1
votes

Im trying to optimize a 3-brokers Kafka cluster, and got into a very basic yet unclear issue.

Consider i have this configuration:

kafka.topic.partitions.number=10
kafka.partition.replications.number=3
min.insync.replicas=2

This means that :

  • 10 partition per topic.
  • Each partition should be replicated on all brokers
  • Partition is healthy if 2 in-sync-replicas (allows 1 failing broker)

The question is about the necessity of replication=3, is it really necessary ?

the value '2' will also allow:

  • 1 broker to fail
  • probably faster convergence and recovery
  • In the case of 2 failing brokers, the cluster will not function anyway.

BTW - my zookeeper installed on the same kafka machines.

Thanks .

2

2 Answers

0
votes

First of all to make it more clear:

2 in-sync-replicas means you must have 2 in-sync-replicas to produce messages, otherwise your producer gets NOT_ENOUGH_REPLICAS exception and producing message will not be possible. (I suppose you set acks=all in producer side)

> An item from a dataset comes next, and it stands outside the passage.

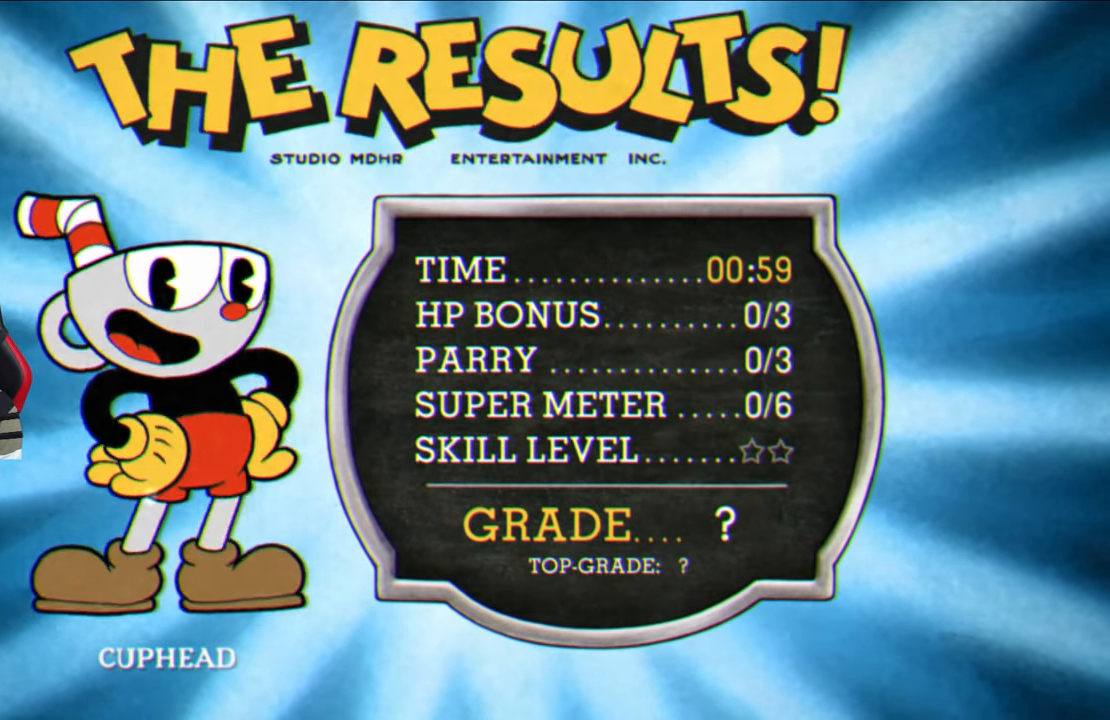
{"buttons": ["CROSS"], "left_stick": "center", "right_stick": "center", "events": [[50, "CROSS", "down"], [183, "CROSS", "up"], [283, "CROSS", "down"], [417, "CROSS", "up"], [483, "CROSS", "down"]]}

For your scenario to have topic with replication.factor = 2:

Suppose that your broker ids are 1,2,3. At the beginning you have 3 healhty brokers and when you describe topic you will see something like this:

enter image description here

What if broker with id 2 is crashed? Then you you will have just one in-sycn-replica for partiton 1 and 2 as shown below:

enter image description here and your producer cannot produce messages because min.insync.replicas = 2

enter image description here

Of course you can reassign-partitions at that point but it is still a problem as you see.

As a result; best practice is to set replication.factor = 3 if your min.insync.replicas = 2 and number of brokers in cluster is 3.

0
votes

I am owning the same cluster as your's, but the difference is:

  • Zookeeper installed on other nodes than Kafka
  • I have 3 Kafka broker nodes, but having Replication Factor 2
  • I have per topic partitions is 5 Above are the differences which I noticed in your configuration.

My cluster working fine for last few months, I didn't even see a node failure in any Kafka Brokers Cluster.

The replication factor "3" is only reasonable when you are facing

  • 1 node failure frequently
  • High CPU & RAM consumption on the broker nodes
  • You are saving very important Transactional data

Otherwise, Replication Factor "2" is sufficient for almost every use-case.